Desde que a UCSF começou a administrar o lecanemab no outono passado, o hospital tratou algumas dezenas de pacientes com ele, com cerca de 60% das pessoas que preencheram os critérios de triagem sendo aprovadas pelo painel.
O que envolve o tratamento e quais são os riscos dos medicamentos?
Os pacientes elegíveis e suas famílias têm muitas coisas para considerar também. Em um nível prático, o lecanemab pode ser demorado e caro. Os pacientes precisam fazer infusões a cada duas semanas, além de exames de ressonância magnética regulares para monitorar os efeitos colaterais. E embora o medicamento seja coberto em 80% pelo Medicare (sistema de seguros de saúde gerido pelo governo dos Estados Unidos), o tratamento e as muitas consultas médicas necessárias ainda podem resultar em despesas anuais de até US$ 6.600 (cerca de R$ 36 mil) do próprio bolso, de acordo com uma estimativa.
“Para eles viajarem, tirarem um dia de folga a cada duas semanas,” isso é muito para os pacientes e seus familiares, diz Liliana Ramirez Gomez, diretora clínica da Divisão de Distúrbios de Memória do Massachusetts General Hospital.
As pessoas também precisam considerar os riscos. A principal preocupação com o lecanemab é uma condição conhecida como ARIA, para anormalidades de imagem relacionadas ao amiloide, que podem causar inchaço ou sangramento no cérebro. Durante um ensaio clínico, esses efeitos colaterais ocorreram em qualquer lugar de 5% a 39% dos pacientes, dependendo do status do APOE4 da pessoa, embora muitas vezes não apresentassem sintomas. De mais de 1.600 pacientes que receberam uma dose de lecanemab, quatro mortes foram possivelmente relacionadas ao medicamento.
Houve casos de ARIA em todos os três centros médicos, mas até agora, nenhum foi grave. “Eu não acho que a manifestação dos efeitos colaterais tenha sido tão preocupante como alguns poderiam ter antecipado,” diz Petersen.
Quais são os benefícios e como os pacientes iniciais estão respondendo?
Junto com esses riscos e ônus, o benefício potencial de tomar lecanemab é, em média, uma desaceleração de 27% da doença.
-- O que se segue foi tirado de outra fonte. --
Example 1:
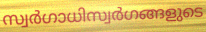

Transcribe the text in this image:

സ്വർഗാധിസ്വർഗങ്ങളുടെ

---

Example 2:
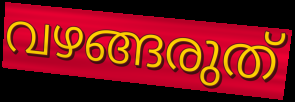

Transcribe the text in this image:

വഴങ്ങരുത്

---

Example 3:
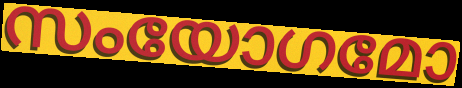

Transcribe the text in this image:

സംയോഗമോ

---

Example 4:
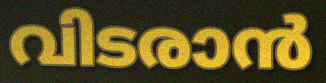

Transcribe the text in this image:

വിടരാൻ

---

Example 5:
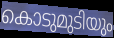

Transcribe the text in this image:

കൊടുമുടിയുംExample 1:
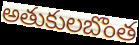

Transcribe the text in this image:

అతుకులబొంత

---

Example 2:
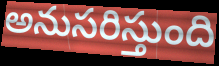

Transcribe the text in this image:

అనుసరిస్తుంది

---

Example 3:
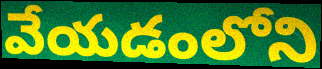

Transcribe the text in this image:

వేయడంలోని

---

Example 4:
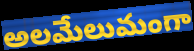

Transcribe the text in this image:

అలమేలుమంగా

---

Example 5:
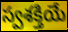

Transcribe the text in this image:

స్వశక్తియే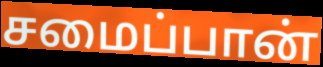
சமைப்பான்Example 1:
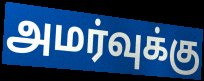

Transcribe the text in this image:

அமர்வுக்கு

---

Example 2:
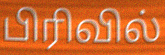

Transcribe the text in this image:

பிரிவில்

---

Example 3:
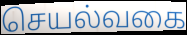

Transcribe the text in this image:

செயல்வகை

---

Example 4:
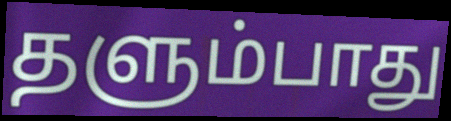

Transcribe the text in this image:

தளும்பாது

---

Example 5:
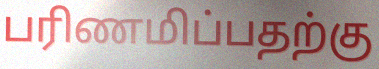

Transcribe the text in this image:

பரிணமிப்பதற்கு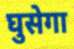
घुसेगा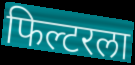
फिल्टरला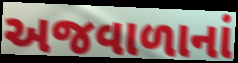
અજવાળાનાં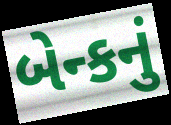
બેન્કનું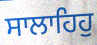
ਸਾਲਾਹਿਹੁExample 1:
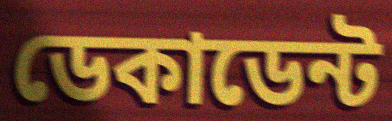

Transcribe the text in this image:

ডেকাডেন্ট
O medicamento não melhorará a memória das pessoas, mas retarda a progressão do Alzheimer em cerca de cinco meses.
Ajuda as pessoas a permanecerem “na fase inicial atual por mais tempo”, diz Rabinovici. “Está adiando o momento em que precisam de ajuda com atividades básicas da vida diária.”
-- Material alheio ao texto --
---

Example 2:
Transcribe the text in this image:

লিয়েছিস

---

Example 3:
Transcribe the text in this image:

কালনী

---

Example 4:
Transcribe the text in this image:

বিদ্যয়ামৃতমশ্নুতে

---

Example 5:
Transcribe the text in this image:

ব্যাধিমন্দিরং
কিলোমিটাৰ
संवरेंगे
A maioria dos pacientes de Rabinovici que estão tomando lecanemab só está usando o medicamento há alguns meses, então ele diz que ainda estão em “modo de espere para ver” para avaliar os benefícios.
Apesar de suas preocupações, os especialistas dizem que muitos de seus pacientes —e seus médicos— estavam entusiasmados com o medicamento.
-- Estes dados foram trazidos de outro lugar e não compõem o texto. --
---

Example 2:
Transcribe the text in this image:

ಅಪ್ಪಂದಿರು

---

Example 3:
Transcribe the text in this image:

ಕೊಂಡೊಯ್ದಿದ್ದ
“A doença de Alzheimer é uma condição devastadora para os pacientes, para suas famílias, então as pessoas estão realmente muito animadas, ansiosas para receber esse tratamento”, diz Ramirez Gomez. “Do lado dos médicos, acho que também há um certo otimismo.”
É assim que Helene e seu marido, Joseph, se sentem. Quando Helene foi diagnosticada com comprometimento cognitivo leve devido ao Alzheimer de início precoce, aos 61 anos, ela e Joseph imediatamente começaram a procurar tratamentos potenciais e ensaios clínicos. (Ambos pediram para usar nomes do meio para proteger sua privacidade.)
Depois de concluir todos os testes necessários, eles descobriram que Helene era uma boa candidata para lecanemab e decidiram seguir com o tratamento. Embora tenham enfrentado vários obstáculos —lutando para que o seguro de Joseph cobrisse, viajando 90 minutos de ida e volta para o centro de infusão, uma reação ruim após a primeira dose— o processo valeu a pena. Helene não teve problemas com inchaço ou sangramento cerebral, e não progrediu para a próxima fase da doença.
“Você tem que dar um salto de fé de que a ciência está lá”, diz Joseph. “Há riscos, mas sentimos que estamos gerenciando esses riscos de forma razoável.”
“De uma perspectiva egoísta”, acrescenta, “eu só quero tê-la por mais tempo.”